ただし尋常ではない汗をかきながら、荒い吐息に喘いでいる。
「霊夢さん!」
男は霊夢を抱え起こした。
目は閉じられたまま開かない。言葉も一向に返ってこない。荒い呼吸だけがまだ手遅れではない証しとも言えた。とにかくそう信じるほか無かった。

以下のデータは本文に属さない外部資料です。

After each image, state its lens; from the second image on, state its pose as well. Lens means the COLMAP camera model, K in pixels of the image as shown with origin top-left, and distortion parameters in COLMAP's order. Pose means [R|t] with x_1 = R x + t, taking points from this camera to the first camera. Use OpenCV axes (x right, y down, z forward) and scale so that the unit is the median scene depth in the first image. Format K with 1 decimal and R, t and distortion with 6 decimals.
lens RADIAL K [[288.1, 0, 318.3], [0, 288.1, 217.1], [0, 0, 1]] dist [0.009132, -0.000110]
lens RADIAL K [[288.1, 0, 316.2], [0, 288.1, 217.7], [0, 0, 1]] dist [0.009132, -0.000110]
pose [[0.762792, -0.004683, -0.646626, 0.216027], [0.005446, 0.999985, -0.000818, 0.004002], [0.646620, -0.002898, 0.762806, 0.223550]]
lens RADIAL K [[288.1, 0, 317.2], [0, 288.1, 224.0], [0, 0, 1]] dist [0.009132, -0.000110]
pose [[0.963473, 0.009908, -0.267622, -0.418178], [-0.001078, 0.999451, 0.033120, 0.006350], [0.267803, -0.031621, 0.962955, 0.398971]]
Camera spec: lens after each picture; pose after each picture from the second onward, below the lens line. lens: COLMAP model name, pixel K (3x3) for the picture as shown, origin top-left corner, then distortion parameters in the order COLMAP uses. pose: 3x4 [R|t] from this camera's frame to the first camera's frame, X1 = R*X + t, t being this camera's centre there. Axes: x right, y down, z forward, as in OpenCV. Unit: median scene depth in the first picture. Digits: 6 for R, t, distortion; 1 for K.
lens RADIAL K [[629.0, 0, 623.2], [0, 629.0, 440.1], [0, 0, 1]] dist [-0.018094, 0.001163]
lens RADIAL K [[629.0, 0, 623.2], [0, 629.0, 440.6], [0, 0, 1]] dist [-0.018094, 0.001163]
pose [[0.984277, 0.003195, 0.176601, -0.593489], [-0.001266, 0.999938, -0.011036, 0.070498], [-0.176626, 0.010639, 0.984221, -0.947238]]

薬学の知識は無い。しかし男は、酒が気付けになることぐらいは知っていた。迷わず彼は酒を霊夢の口元に宛てがった。
度数の高い焼酎を持ってきたことが幸いだった。
「飲んでくださいよ」
咽せてしまわない程度に、少しずつ、酒を流し込む。
抱いた熱を帯びた体が、崩れてしまいそうなほど儚く柔らかいことに気付く。
ーーやはりこの人は、一人じゃいけない。
「…………ごほっ、がっ」
結局少しは咽せてしまったが、咳の衝撃とともに目が開かれた。
「霊夢さん」
「ごほ……〇〇……さん……?」
「風邪ですか。どこか痛みますか。薬なんぞはありませんか」
「…………きっと、風邪よ。……昨晩は、冷えた、から」
そう聴いて男は一安心した。
もし腹のどこかが痛むとか、そういった話になったとしたら、もう男には手に負えない。霊夢を担いで人里まで行くにしろ、医者をここまで呼んでくるにしろ、並々ならない苦労がいる。

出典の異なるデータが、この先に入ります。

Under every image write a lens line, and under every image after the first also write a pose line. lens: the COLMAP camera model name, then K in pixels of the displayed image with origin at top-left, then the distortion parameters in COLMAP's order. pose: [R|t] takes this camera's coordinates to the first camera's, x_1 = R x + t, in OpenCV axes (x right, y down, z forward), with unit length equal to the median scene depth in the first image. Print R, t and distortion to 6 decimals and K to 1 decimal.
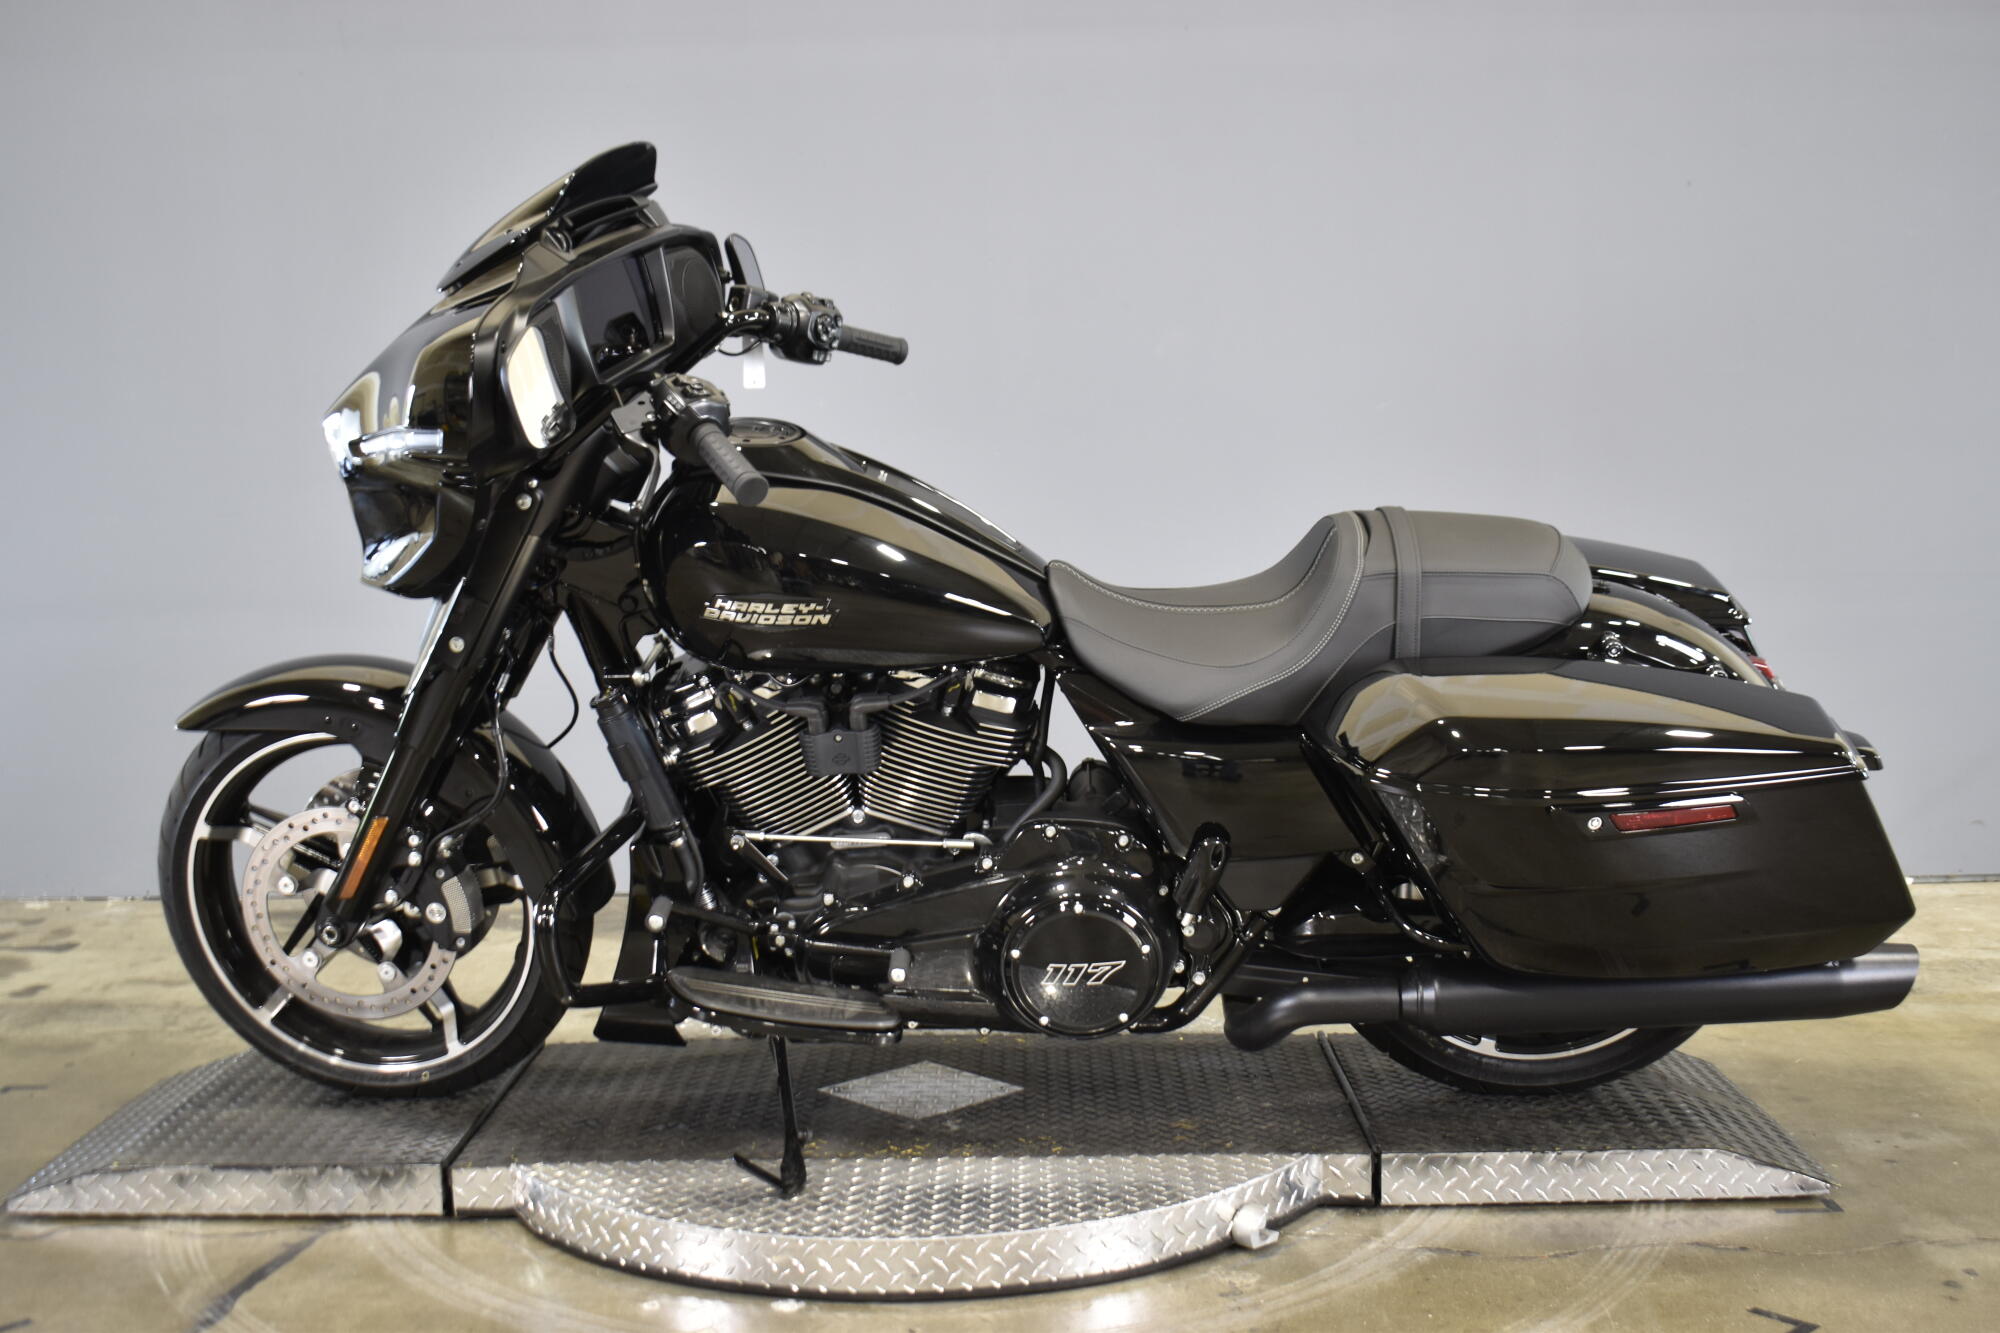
lens RADIAL K [[2382.3, 0, 1000.0], [0, 2382.3, 666.5], [0, 0, 1]] dist [-0.015063, -0.004879]
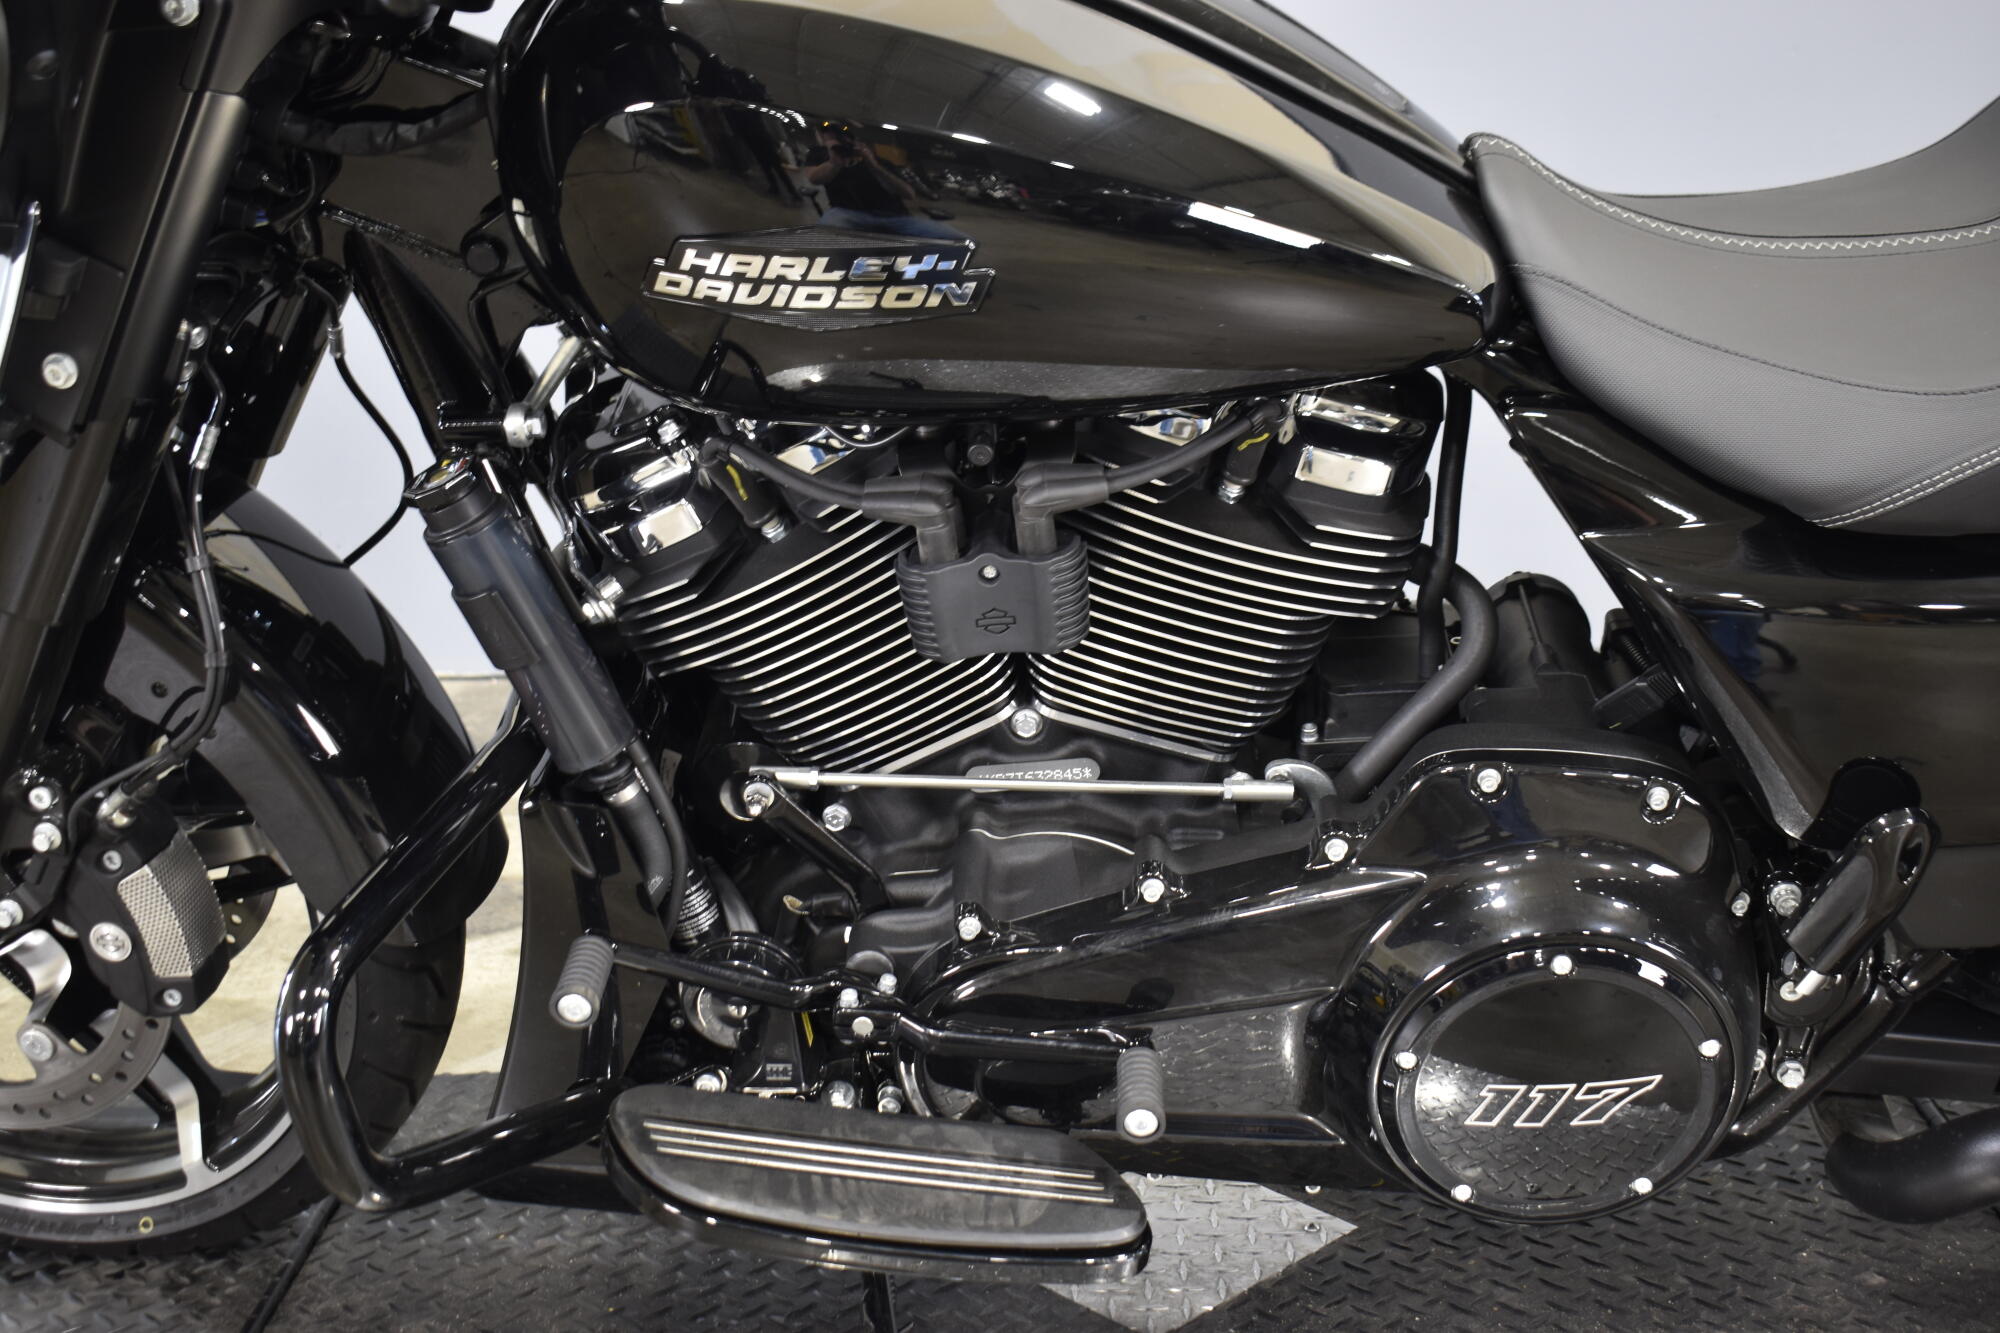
lens RADIAL K [[2478.7, 0, 1000.0], [0, 2478.7, 666.5], [0, 0, 1]] dist [-0.022758, -0.031422]
pose [[0.999726, -0.014672, -0.018219, -0.056758], [0.017472, 0.986219, 0.164520, -0.024850], [0.015554, -0.164793, 0.986205, 0.550872]]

「布団を敷いてきます。それから白湯でも淹れてきましょう」
体を温めなければいけない。体温は高くとも、悪寒がするのが風邪というものだ。
「さて……」
立ち上がろうとした男の裾を、霊夢がぎゅっと握りしめていた。震えて弱々しい手だった。しかし男はそれを払いのけることなど出来なかった。
「お願い……どこにも、行かないで……」
男は再び腰を落ち着け、霊夢をそっと抱きかかえた。
すると霊夢はゆっくりと、倒れ込むように男の胸に飛び込んできた。
そして両腕を男の背中へと回し、今にも消え入ってしまいそうな力で抱きしめた。
「行かないで……ここにいて……ここに…………」
哀願を繰り返す霊夢をそっと抱き返しながら、男は耳元でささやいた。
「あなたがしっかりするまでは」
「………………」
そうして二人は長い間、じっと黙ったまま抱き合った。
言葉はいらなかった。いらないつもりだった。